• **Working data**
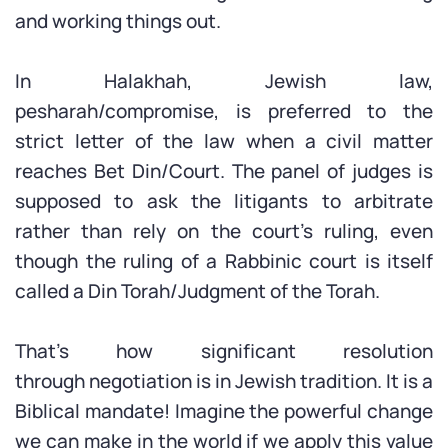
and working things out.
In Halakhah, Jewish law,
pesharah/compromise, is preferred to the
strict letter of the law when a civil matter
reaches Bet Din/Court. The panel of judges is
supposed to ask the litigants to arbitrate
rather than rely on the court’s ruling, even
though the ruling of a Rabbinic court is itself
called a Din Torah/Judgment of the Torah.
That’s how significant resolution
through negotiation is in Jewish tradition. It is a
Biblical mandate! Imagine the powerful change
we can make in the world if we apply this value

• **Exercise details**
Which of the lines above carry the string "ruling"? Copy every one.

• **Solution to the problem**
rather than rely on the court’s ruling, even
though the ruling of a Rabbinic court is itself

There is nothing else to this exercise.